● **EXERCISE AIM**
Rewrite the lines below, swapping every "image" for "frame" and leaving everything else unchanged. Omit the pictures from your output.

● **DATA EXCERPT**
***

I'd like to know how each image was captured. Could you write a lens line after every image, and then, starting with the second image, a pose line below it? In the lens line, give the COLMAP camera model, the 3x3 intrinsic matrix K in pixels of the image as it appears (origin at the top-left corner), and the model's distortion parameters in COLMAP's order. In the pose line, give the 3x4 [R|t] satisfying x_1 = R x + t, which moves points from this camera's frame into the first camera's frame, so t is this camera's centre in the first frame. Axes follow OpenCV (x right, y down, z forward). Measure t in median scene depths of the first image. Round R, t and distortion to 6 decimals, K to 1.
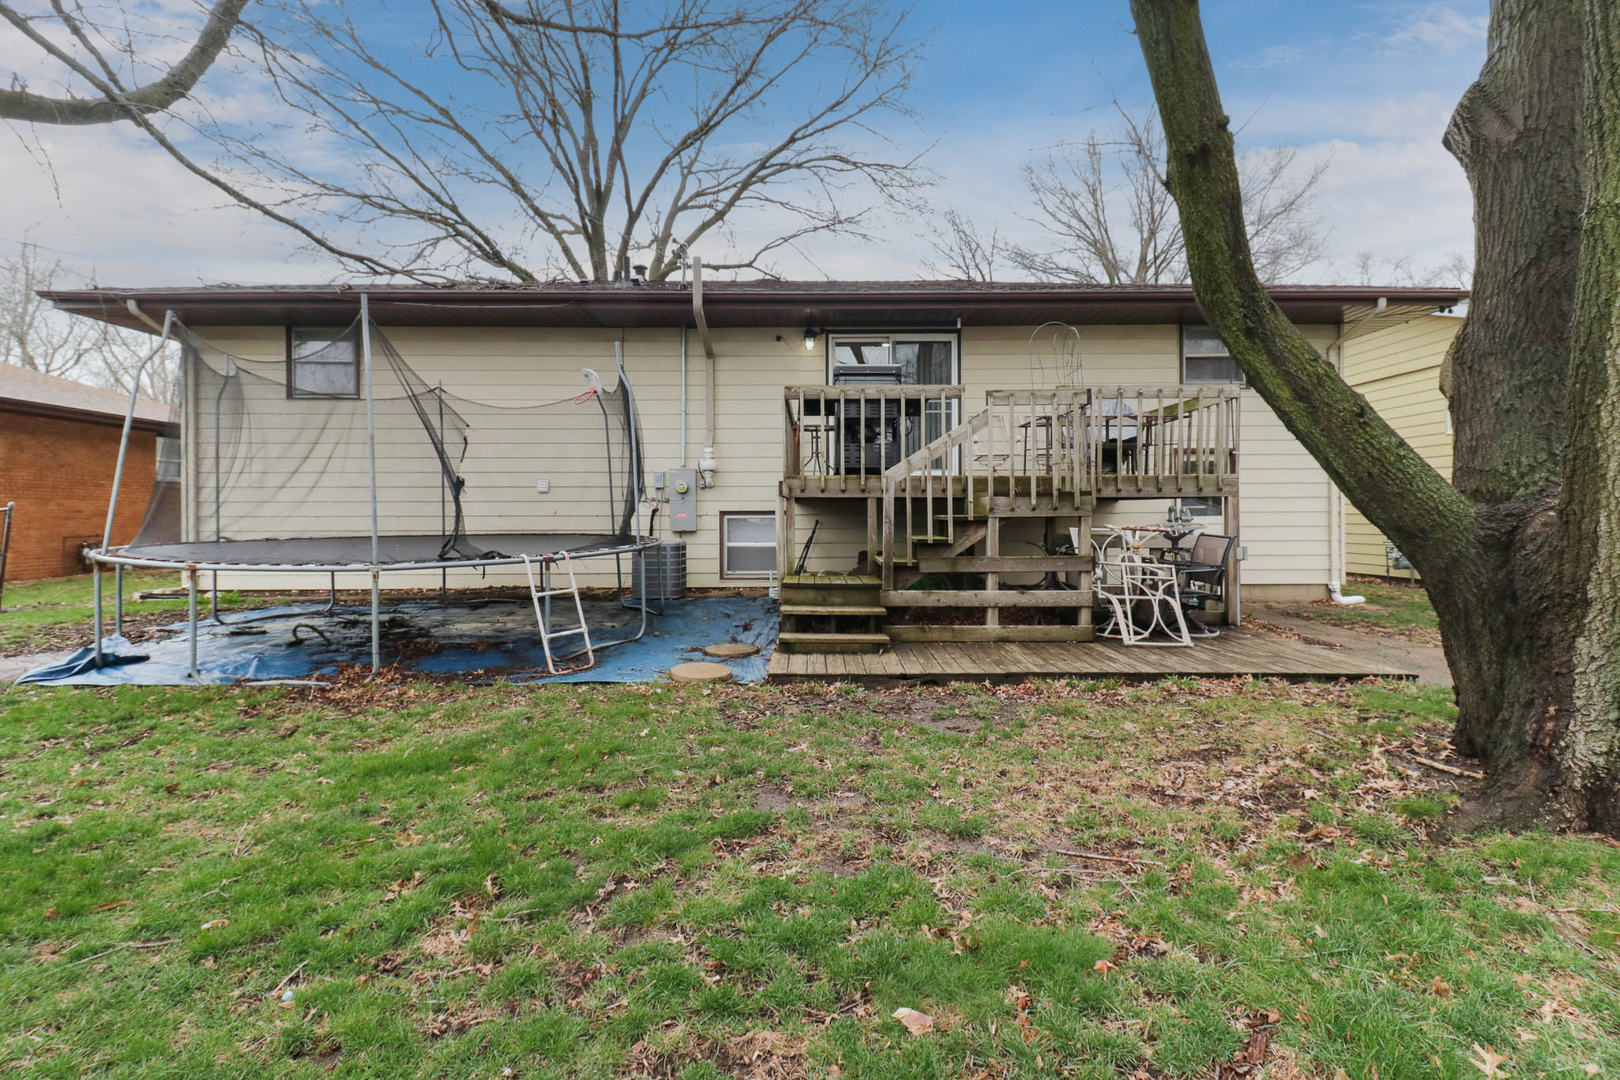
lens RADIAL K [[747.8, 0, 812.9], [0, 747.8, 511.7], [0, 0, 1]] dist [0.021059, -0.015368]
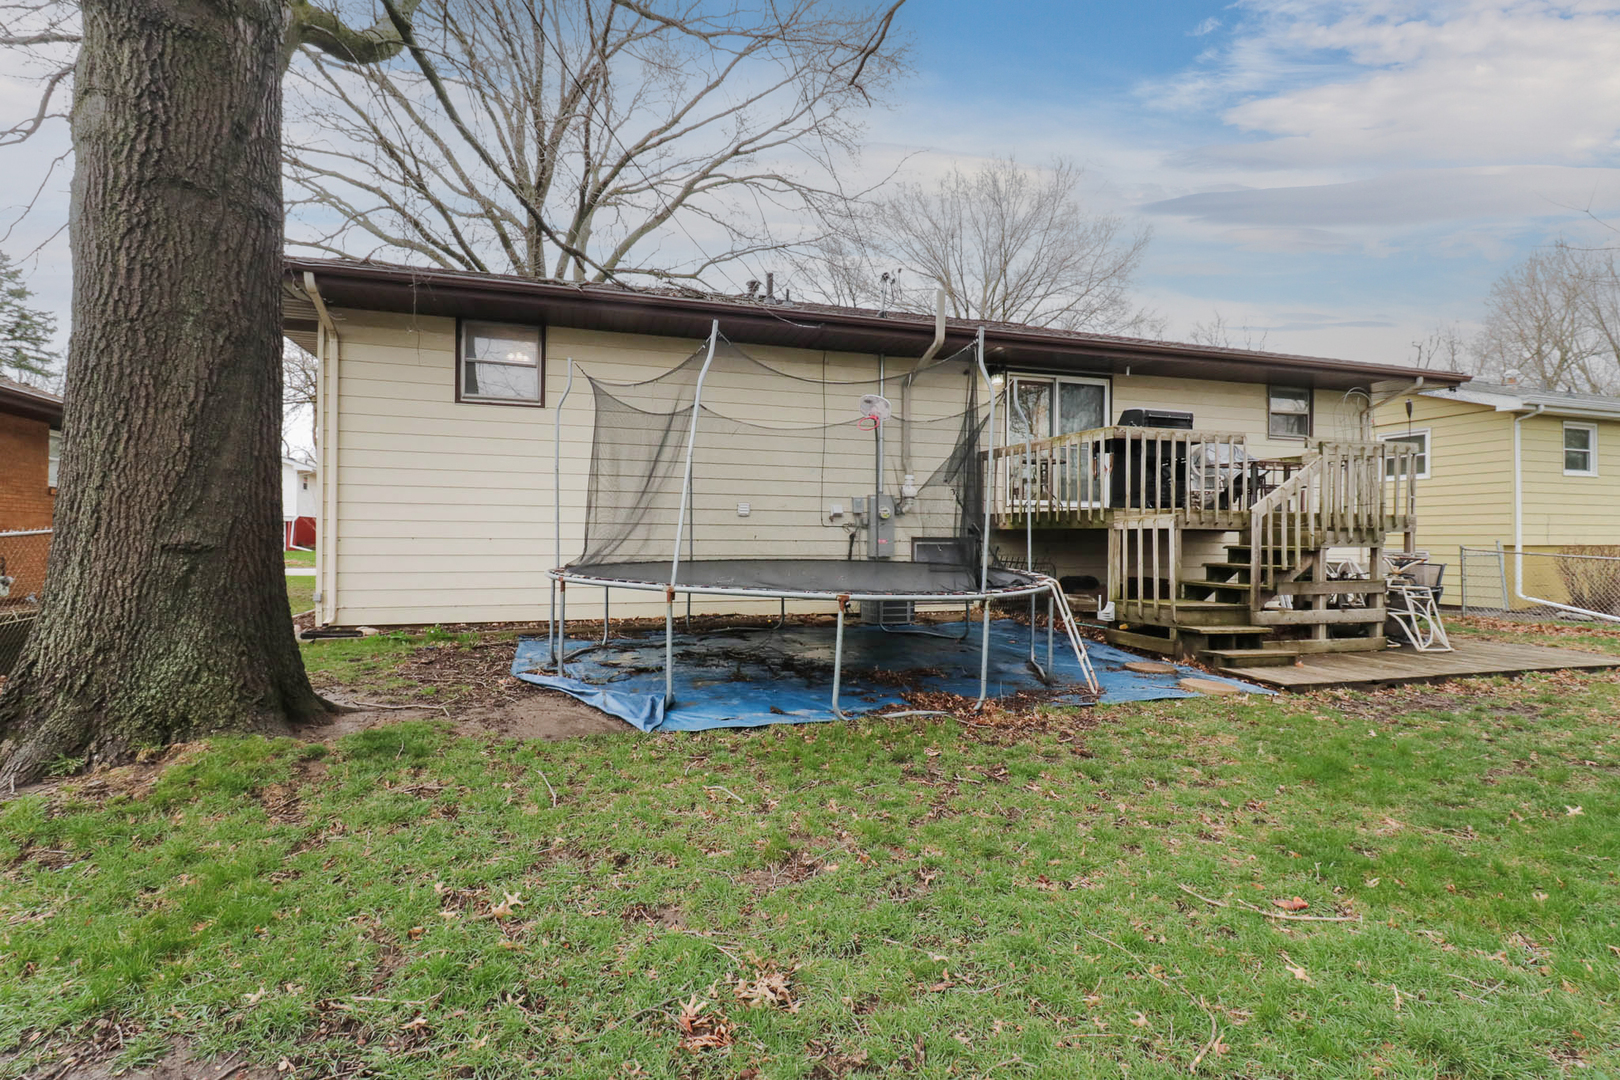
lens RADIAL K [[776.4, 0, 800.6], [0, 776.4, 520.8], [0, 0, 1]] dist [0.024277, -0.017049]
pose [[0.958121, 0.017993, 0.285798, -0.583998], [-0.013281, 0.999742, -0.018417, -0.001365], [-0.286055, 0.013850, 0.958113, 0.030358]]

***

● **WORKED SOLUTION**
I'd like to know how each frame was captured. Could you write a lens line after every frame, and then, starting with the second frame, a pose line below it? In the lens line, give the COLMAP camera model, the 3x3 intrinsic matrix K in pixels of the frame as it appears (origin at the top-left corner), and the model's distortion parameters in COLMAP's order. In the pose line, give the 3x4 [R|t] satisfying x_1 = R x + t, which moves points from this camera's frame into the first camera's frame, so t is this camera's centre in the first frame. Axes follow OpenCV (x right, y down, z forward). Measure t in median scene depths of the first frame. Round R, t and distortion to 6 decimals, K to 1.
lens RADIAL K [[747.8, 0, 812.9], [0, 747.8, 511.7], [0, 0, 1]] dist [0.021059, -0.015368]
lens RADIAL K [[776.4, 0, 800.6], [0, 776.4, 520.8], [0, 0, 1]] dist [0.024277, -0.017049]
pose [[0.958121, 0.017993, 0.285798, -0.583998], [-0.013281, 0.999742, -0.018417, -0.001365], [-0.286055, 0.013850, 0.958113, 0.030358]]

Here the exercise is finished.